Il disegno del Padre, già annunciato dal profeta Isaia, vuole che tutti gli uomini siano salvi: tutti, senza alcuna distinzione di razza, religione, cultura, meriti... “Io verrò a radunare tutte le genti e tutte le lingue…”. E’ la visione di un raduno universale, di un’umanità radunata insieme pur nelle sue diversità. Questa visione ci è riproposta da Gesù nel vangelo: “Verranno da oriente e da occidente, da settentrione e da mezzogiorno e siederanno a mensa nel regno di Dio”.
Il messaggio di oggi annuncia dunque un Dio che salva tutti. Tutti siamo chiamati a salvezza; non regge la domanda: sono pochi quelli che si salvano?. Dio elegge e sceglie tutti, non seleziona e scarta nessuno.
Tuttavia per conseguire questa salvezza Gesù ci ricorda: “Sforzatevi di entrare per la porta stretta”.
Cosa significa questa frase? L’immagine della porta stretta può sembrare quella di un ingresso riservato a pochi; in realtà la porta stretta del Regno è aperta a tutti. L’anno santo ce lo ricorda. Occorre che ognuno scelga di passare da quella porta. Ma non tanto da quella di una chiesa giubilare. E nemmeno riduciamo questa porta stretta a un generico impegno allo sforzo, alla fatica, alla rinuncia. Non dimentichiamo che la salvezza è dono di Dio offerto a tutti e non nostra conquista, un nostro sforzo. In queste parole c’è altro.
Esse ci chiedono due cose: una ‘conformazione’ e una ‘spogliazione’.
Quando una porta è stretta, piccola, per attraversarla occorre che noi ci conformiamo ad essa, facendoci piccoli, restringendoci a sua misura. Ebbene questo ci è richiesto. Conformarci alla porta. E chi è la porta, se non Gesù stesso?: “Io sono la porta - dice Gesù nel vangelo di Giovanni - Se uno entra attraverso di me, sarà salvato; entrerà e uscirà e troverà pascolo” (Gv.10,9).
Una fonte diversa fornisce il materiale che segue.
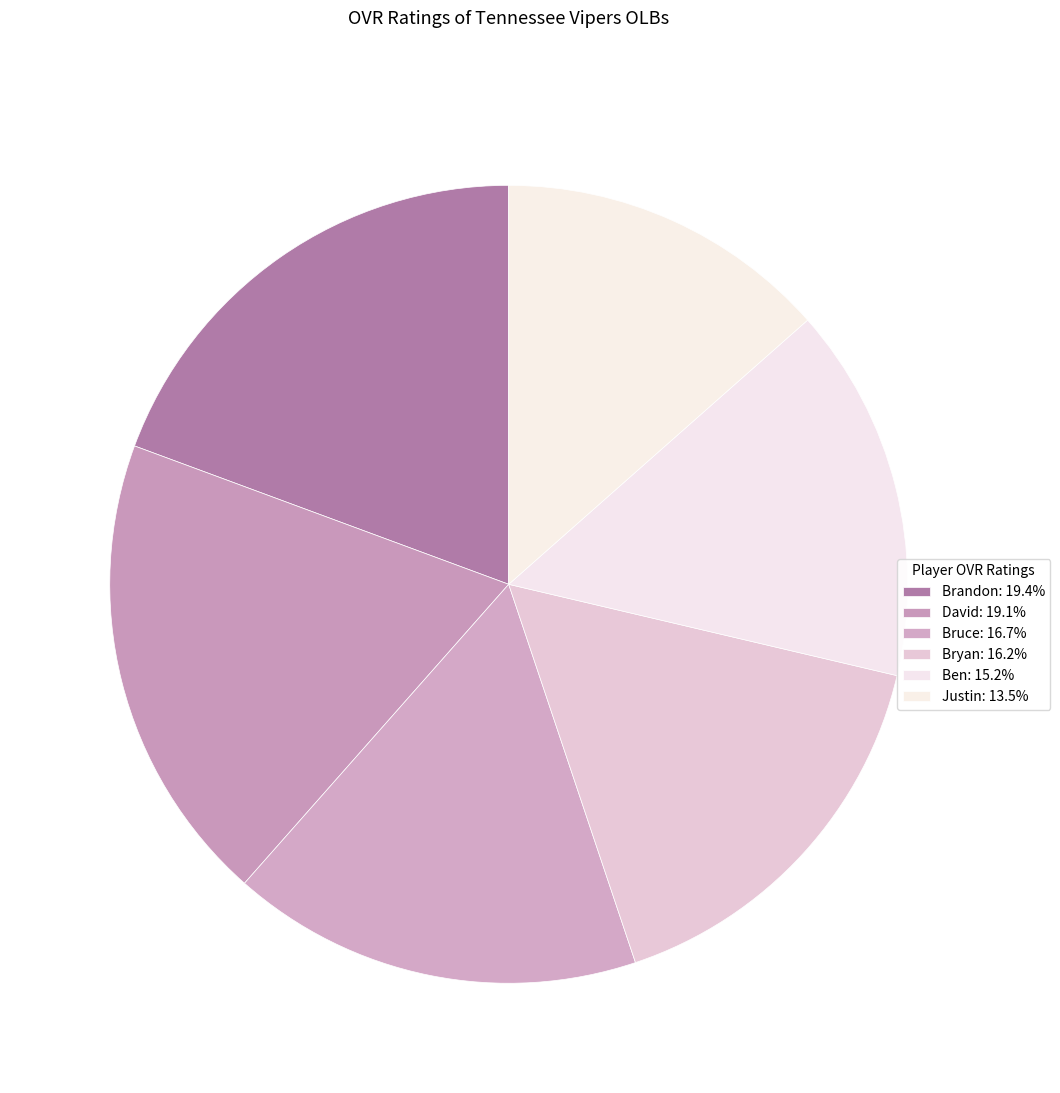

What percentage is NOT represented by Bryan?

83.8%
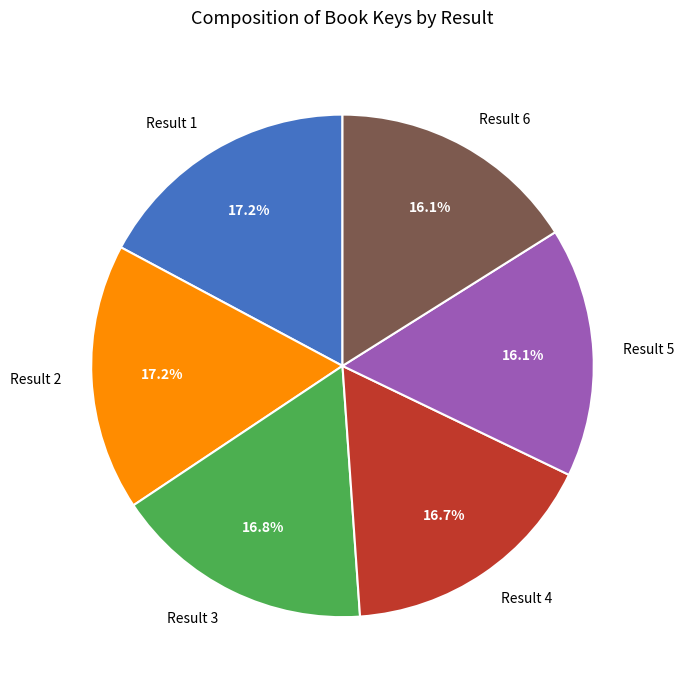

Is there a majority slice in this chart?

No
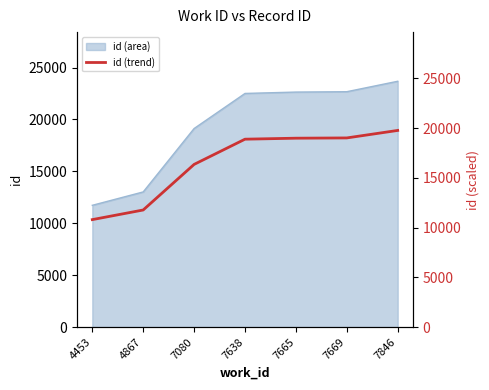

Reading left to right, what are all the values shown in this chart?

10797.5	11765.0	16346.0	18881.0	18980.0	19007.0	19760.8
Inoltre non potremmo mai passarci se siamo appesantiti da cose inutili, da ingombri, occorre che ce ne liberiamo, ci spogliamo di quanto non è essenziale, di quanto è inutile.
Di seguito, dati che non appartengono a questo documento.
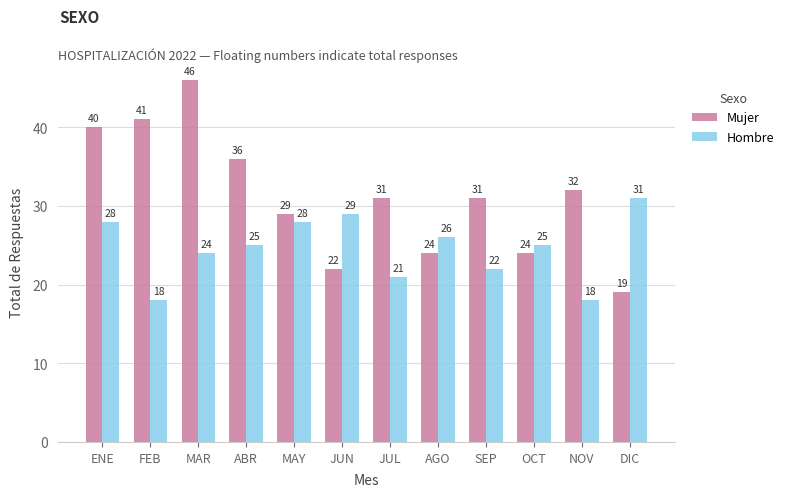

What is the maximum value shown in the chart?

46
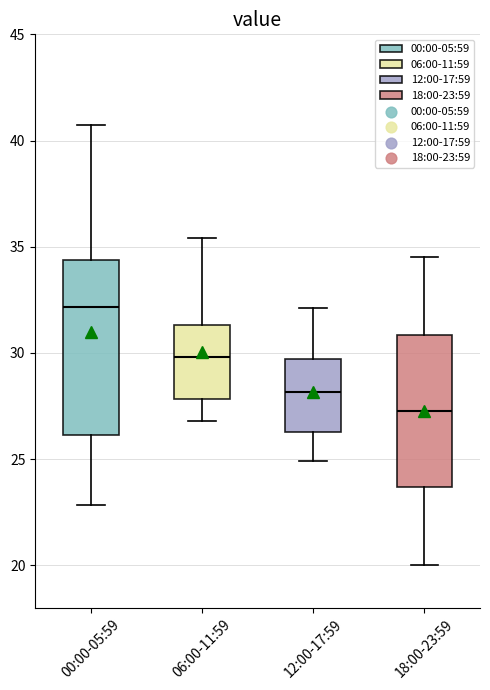

Which box has the highest median line?

00:00-05:59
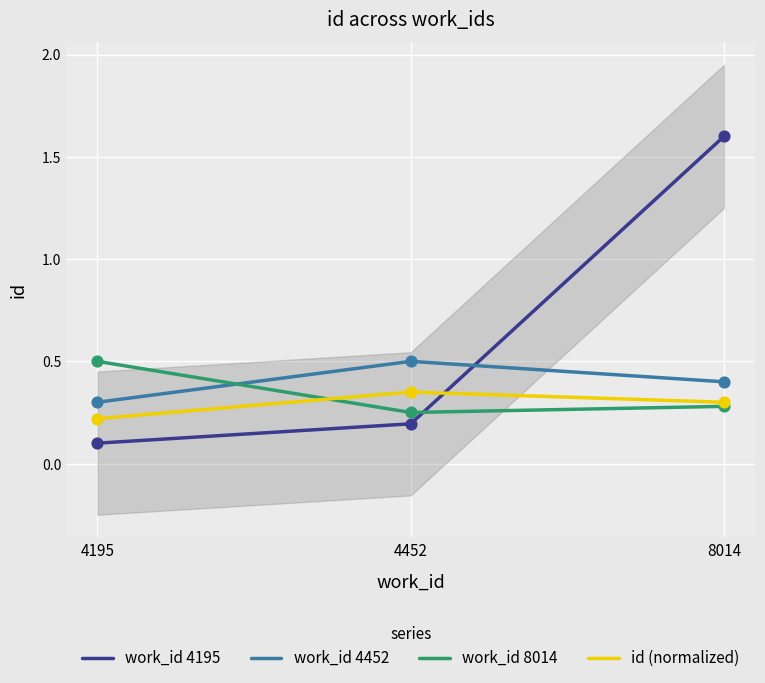

What are all the series names shown in the legend?

work_id 4195, work_id 4452, work_id 8014, id (normalized)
Lo sforzo che ci è chiesto sta allora nel conformarci a Gesù stesso e del liberarci da quanto ci impedisce di seguirlo.
Per entrarvi occorre camminare con Cristo verso Gerusalemme (così inizia il vangelo oggi) cioè vivere con lui il mistero pasquale di una vita che si fa dono d’amore.
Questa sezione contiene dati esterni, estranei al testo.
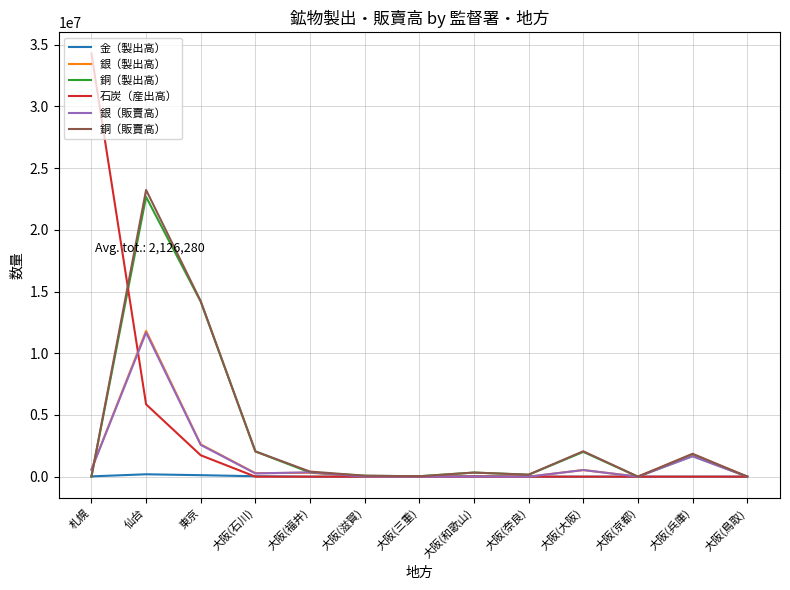

Is the value of 石炭（産出高） at 札幌 greater than the value of 銅（販賣高） at 札幌?

Yes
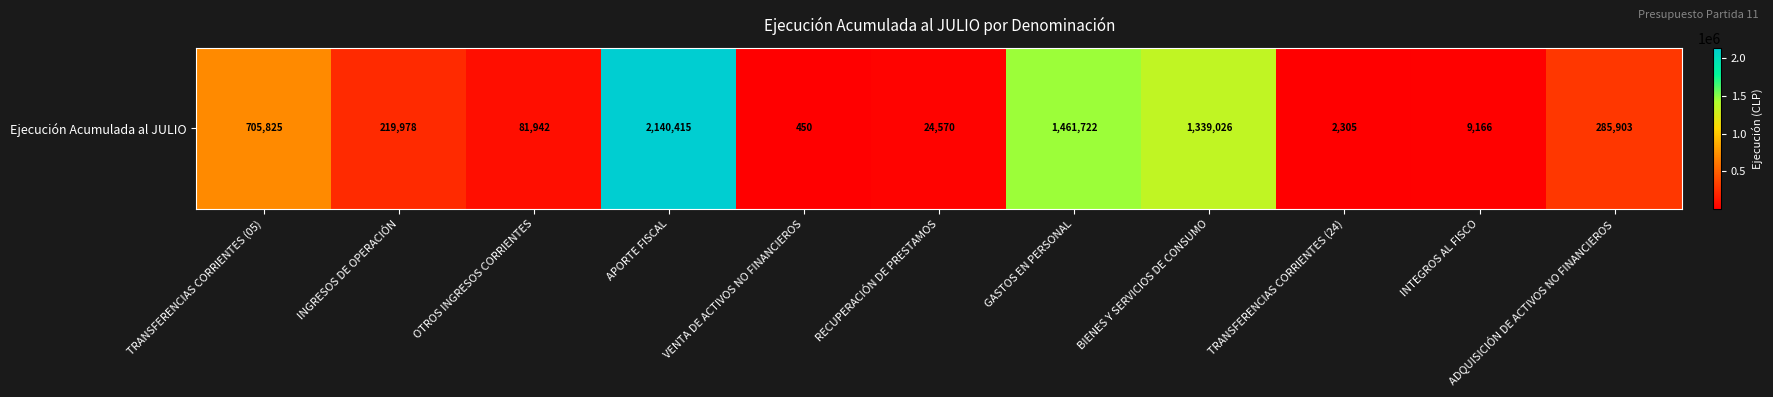

Rank the categories by value from lowest to highest.

VENTA DE ACTIVOS NO FINANCIEROS, TRANSFERENCIAS CORRIENTES (24), INTEGROS AL FISCO, RECUPERACIÓN DE PRESTAMOS, OTROS INGRESOS CORRIENTES, INGRESOS DE OPERACIÓN, ADQUISICIÓN DE ACTIVOS NO FINANCIEROS, TRANSFERENCIAS CORRIENTES (05), BIENES Y SERVICIOS DE CONSUMO, GASTOS EN PERSONAL, APORTE FISCAL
Non ci salva un’appartenenza a un popolo e nemmeno la nostra identità cristiana, non una serie di ‘cose’ fatte, riti, tradizioni, feste, di cui sentirci orgogliosi: in questo non c’è alcun merito. Ce lo dice il vangelo: “’Abbiamo mangiato e bevuto in tua presenza e tu hai insegnato nelle nostre piazze’. Ma egli vi dichiarerà: Voi, non so di dove siete. Allontanatevi da me, voi tutti operatori di ingiustizia!”.
Ci salva solo la nostra somiglianza a Gesù che fa della sua vita un dono d’amore per tutti, senza distinzioni.
Assumere il suo modo di pensare, di giudicare, di agire. Ecco allora che il cristiano gioca tutto non nelle cose che fa, nei meriti che accumula, bensì nel suo modo di essere. Nel seguire Gesù fino a vivere come Lui, operando come lui nelle nostre relazioni quotidiane. Salvezza è accogliere Gesù, il figlio di Dio, è conformarmi a Lui, è vivere a sua immagine.
Tutti coloro che, consapevoli o meno, vivono come Lui, secondo la sua proposta di vita, passeranno per la porta che introduce alla vita piena. Siano essi cristiani o islamici, credenti o non credenti, bianchi o neri… Gesù li riconoscerà non tanto da ciò che avranno fatto per Lui, ma da quanto a Lui assomigliano, da quanto a Lui si sono resi simili, da quanto la loro vita si è spesa a servizio degli altri, nella ricerca della giustizia, della pace, della fraternità solidale, nella custodia del creato.
E noi, cristiani, i primi chiamati, facciamo attenzione per non rischiare di trovarci ultimi, prestiamo attenzione di non illuderci per questo privilegio. Piuttosto cerchiamo di “sforzarci” ogni giorno di conformarci al Suo amore, collaborando con tutti nell’edificare una umanità che sia già anticipo del banchetto finale del Regno di Dio.